The Optimal Time For Learning
College students learn best between the hours of 11:30 am to 9:30 pm.
That’s the conclusion of a new study published in the journal Frontiers in Human Neuroscience. The results are also echoed in other research which has shown that younger adults and high school students benefit from later class times.
But this isn’t a hard and fast rule. While everyone’s circadian rhythm is slightly different, researchers say this time window showed the best results for the majority of people:
The survey we present here support that for college students, but they also show that when it comes to optimal performance, no one time fits all.

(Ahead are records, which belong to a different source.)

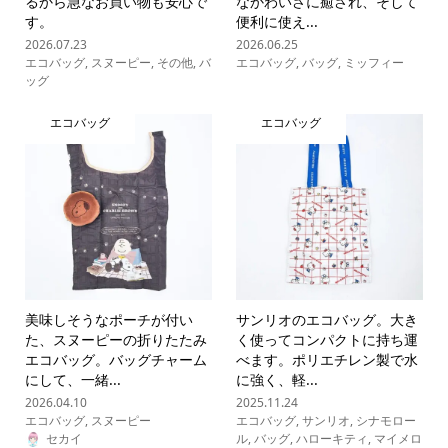
るから急なお買い物も安心で
なかわいさに癒され、そして
す。
便利に使え...
2026.07.23
2026.06.25
エコバッグ
,
スヌーピー
,
その他
,
バ
エコバッグ
,
バッグ
,
ミッフィー
ッグ
エコバッグ
エコバッグ
美味しそうなポーチが付い
サンリオのエコバッグ。大き
た、スヌーピーの折りたたみ
く使ってコンパクトに持ち運
エコバッグ。バッグチャーム
べます。ポリエチレン製で水
にして、一緒...
に強く、軽...
2026.04.10
2025.11.24
エコバッグ
,
スヌーピー
エコバッグ
,
サンリオ
,
シナモロー
セカイ
ル
,
バッグ
,
ハローキティ
,
マイメロ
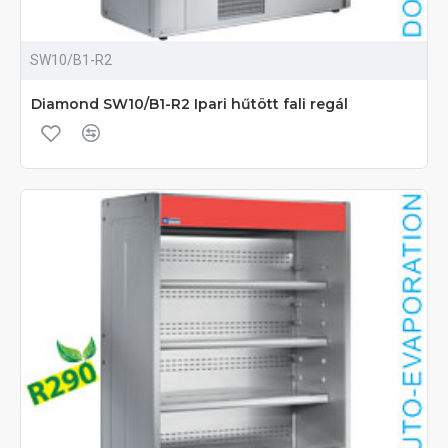
SW10/B1-R2
Diamond SW10/B1-R2 Ipari hűtött fali regál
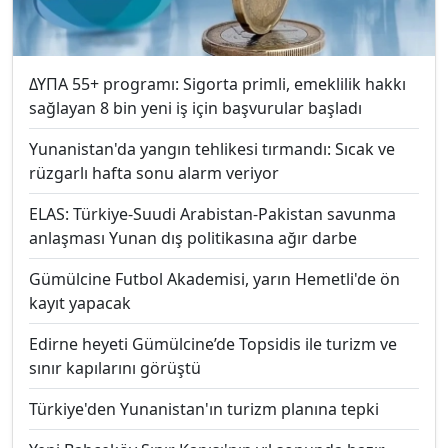
ΔΥΠΑ 55+ programı: Sigorta primli, emeklilik hakkı
sağlayan 8 bin yeni iş için başvurular başladı
Yunanistan'da yangın tehlikesi tırmandı: Sıcak ve
rüzgarlı hafta sonu alarm veriyor
ELAS: Türkiye-Suudi Arabistan-Pakistan savunma
anlaşması Yunan dış politikasına ağır darbe
Gümülcine Futbol Akademisi, yarın Hemetli'de ön
kayıt yapacak
Edirne heyeti Gümülcine’de Topsidis ile turizm ve
sınır kapılarını görüştü
Türkiye'den Yunanistan'ın turizm planına tepki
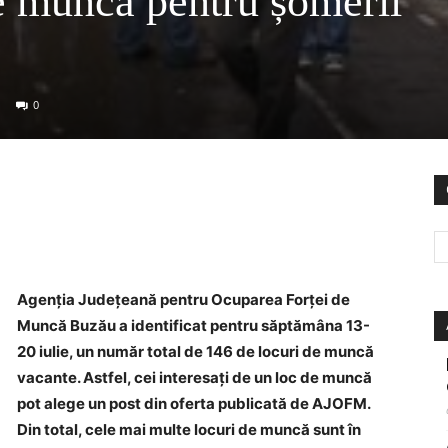
e muncă pentru șomerii
0
Agenţia Judeţeană pentru Ocuparea Forţei de
Muncă Buzău a identificat pentru săptămâna 13-
20 iulie, un număr total de 146 de locuri de muncă
vacante. Astfel, cei interesaţi de un loc de muncă
pot alege un post din oferta publicată de AJOFM.
Din total, cele mai multe locuri de muncă sunt în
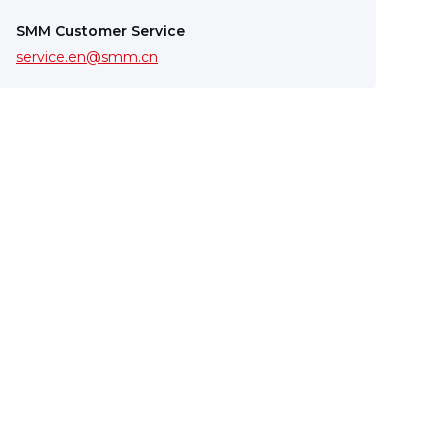
SMM Customer Service
service.en@smm.cn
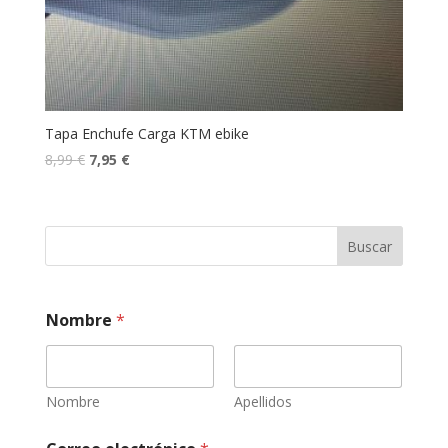
Tapa Enchufe Carga KTM ebike
8,99
€
7,95
€
Buscar
*
Nombre
*
*
e
l
Nombre
Apellidos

The scientists used two different methods to analyze when students cognitive performances were at their peak. An empirical model which involved surveying the students, and a more theoretical model grounded in neuroscience which helped them analyze results.
When’s the Best Time to Learn For Adults?
As far as for the rest of us, Mariah Evans from the study states that adults hit their brainpower peak a few hours earlier:
Neuroscientists have documented the time shift using biological data — on average, teens’ biologically ‘natural’ day begins about two hours later than is optimal for prime age adults.
This puts the peak learning window for adults around 9:30 in the morning to 7:30 in the evening. Again, this varies slightly due to people’s natural circadian rhythm. But it does give you a solid starting point.
Other Study Tips to Remember
When you have a choice, researchers say to structure opportunities for learning in the classroom or online when they’re most effective brain-wise. And this is counter to how some University’s run:
The basic thrust is that the best times of day for learning for college-age students are later than standard class hours begin.
And yes, life isn’t always convenient. If you work or have no other choice but to take early classes, you can still employ other strategies for effective learning. For example, if you time your naps you can form stronger memories for recently learned information.
So for those trying to be efficient with their study time, there you have it. Happy learning!